Талия еще долго рассказывала и показывала, и я даже задремала под ее мягкий голос, периодически вздрагивая и приоткрывая глаза, когда Васюша в очередной раз «забрасывала простыни». Иппоталия – идеальная мама и бабушка, если не знать, что она до сих пор может остановить на ходу несущуюся повозку, запряженную тройкой лошадей. Хотя, наверное, это делает ее еще более идеальной.
Так прошло несколько дней, и я заскучала. Так всегда бывает: хочешь чего-то до рези в сердце, а получив, переживаешь эйфорию – и всё, сказка заканчивается. Я уже хотела домой. Но не во дворец. Я хотела снова в наш разломанный домик в Орешнике, и чтобы ездить на работу, и чтобы не высыпаться, и чтобы руки сохли от талька, а желудок болел от кофе и табака.
«Мазохистка?»
«Есть немного, наверное».
Вечером мы пошли на пляж. Мы – это вся наша семья, Талия со своими тремя мужьями, детьми и внуками и пара десятков придворных дам. Расположились на берегу.
Серенитки купались голышом и особо усердствовали, когда в воду заходил Мариан. Их крепкие тела мелькали в воде, они смеялись, брызгались и напоминали выводок кокетливых дельфинов, только с грудью и ягодицами.
Я заметила, кстати, что на него они не смотрели так же покровительственно, как на других мужчин. Увы, при появлении барона суровые и властные, веками доминирующие островитянки становились томными и плавными, и в глазах появлялось мечтательное выражение слабой женщины. Кажется, Васюша немного ревновала, но зря, потому что нудистский дельфинарий Мариана волновал не больше, чем камни на берегу. Он либо занимался с сыновьями – именно занимался, как с маленькими солдатиками, выполняя упражнения на воде, – либо осторожно купал дочку, которая от счастья хлопала ручками и гукала. Либо, как сейчас, плыл за Василиной куда-то на глубину, оставив отпрысков нам.

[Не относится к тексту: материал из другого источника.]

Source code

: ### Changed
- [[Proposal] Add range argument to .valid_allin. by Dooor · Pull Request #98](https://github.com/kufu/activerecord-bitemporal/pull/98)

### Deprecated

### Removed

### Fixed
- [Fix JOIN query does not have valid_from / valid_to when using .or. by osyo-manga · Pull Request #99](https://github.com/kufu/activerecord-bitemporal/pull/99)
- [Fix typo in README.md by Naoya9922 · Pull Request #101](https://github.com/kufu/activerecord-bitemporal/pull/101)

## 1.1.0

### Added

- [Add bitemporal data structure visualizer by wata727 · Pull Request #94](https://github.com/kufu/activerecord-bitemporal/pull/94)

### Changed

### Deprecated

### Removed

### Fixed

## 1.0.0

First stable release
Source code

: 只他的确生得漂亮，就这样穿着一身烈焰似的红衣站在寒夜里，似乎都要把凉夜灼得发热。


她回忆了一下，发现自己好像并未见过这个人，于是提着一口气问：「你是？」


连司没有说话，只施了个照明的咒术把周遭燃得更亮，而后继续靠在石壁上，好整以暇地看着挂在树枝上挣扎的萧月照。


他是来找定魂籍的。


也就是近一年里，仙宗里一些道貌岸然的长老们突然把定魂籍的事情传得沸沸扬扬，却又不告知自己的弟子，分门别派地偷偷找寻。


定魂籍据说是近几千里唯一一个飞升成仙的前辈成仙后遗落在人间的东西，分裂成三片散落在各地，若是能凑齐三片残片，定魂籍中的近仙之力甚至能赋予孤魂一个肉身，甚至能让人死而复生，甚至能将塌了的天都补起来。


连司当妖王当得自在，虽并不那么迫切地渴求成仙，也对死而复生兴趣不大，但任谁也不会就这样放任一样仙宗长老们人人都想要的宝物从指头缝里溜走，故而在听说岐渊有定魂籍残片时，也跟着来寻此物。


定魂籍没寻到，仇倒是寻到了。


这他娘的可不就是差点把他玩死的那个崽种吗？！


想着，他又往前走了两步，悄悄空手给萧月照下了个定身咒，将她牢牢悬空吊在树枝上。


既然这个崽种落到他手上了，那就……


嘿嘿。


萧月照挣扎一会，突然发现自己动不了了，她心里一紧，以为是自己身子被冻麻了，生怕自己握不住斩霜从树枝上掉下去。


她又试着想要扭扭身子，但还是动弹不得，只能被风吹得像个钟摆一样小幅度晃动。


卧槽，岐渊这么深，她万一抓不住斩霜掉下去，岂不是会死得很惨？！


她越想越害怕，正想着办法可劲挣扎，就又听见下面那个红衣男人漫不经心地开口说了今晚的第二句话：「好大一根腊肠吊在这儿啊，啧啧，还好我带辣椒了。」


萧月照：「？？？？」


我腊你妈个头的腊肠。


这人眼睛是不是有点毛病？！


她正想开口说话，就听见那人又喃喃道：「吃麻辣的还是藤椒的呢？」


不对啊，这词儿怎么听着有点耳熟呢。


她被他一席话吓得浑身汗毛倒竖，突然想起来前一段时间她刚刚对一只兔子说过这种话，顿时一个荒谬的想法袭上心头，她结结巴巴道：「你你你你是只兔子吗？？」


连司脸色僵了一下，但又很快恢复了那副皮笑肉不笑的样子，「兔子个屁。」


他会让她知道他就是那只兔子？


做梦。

Я вгляделась и тут же отвела взгляд – сестра с мужем самозабвенно и горячо целовались, отчетливо видимые на фоне лазурной сверкающей воды.
На лицах загорающих на пляже дам читалось невыносимое разочарование.
Они вышли из моря, и я невольно залюбовалась Марианом, скользнула взглядом по его мощным плечам, животу, подняла глаза выше – и наткнулась на его прямой и строгий взгляд. Стало стыдно, как в тот раз, когда мама застукала нас с подружкой за чтением какого-то эротического романа. Я моргнула, отвернулась.
Море меня больше не радовало. Я была одинока и никому не нужна.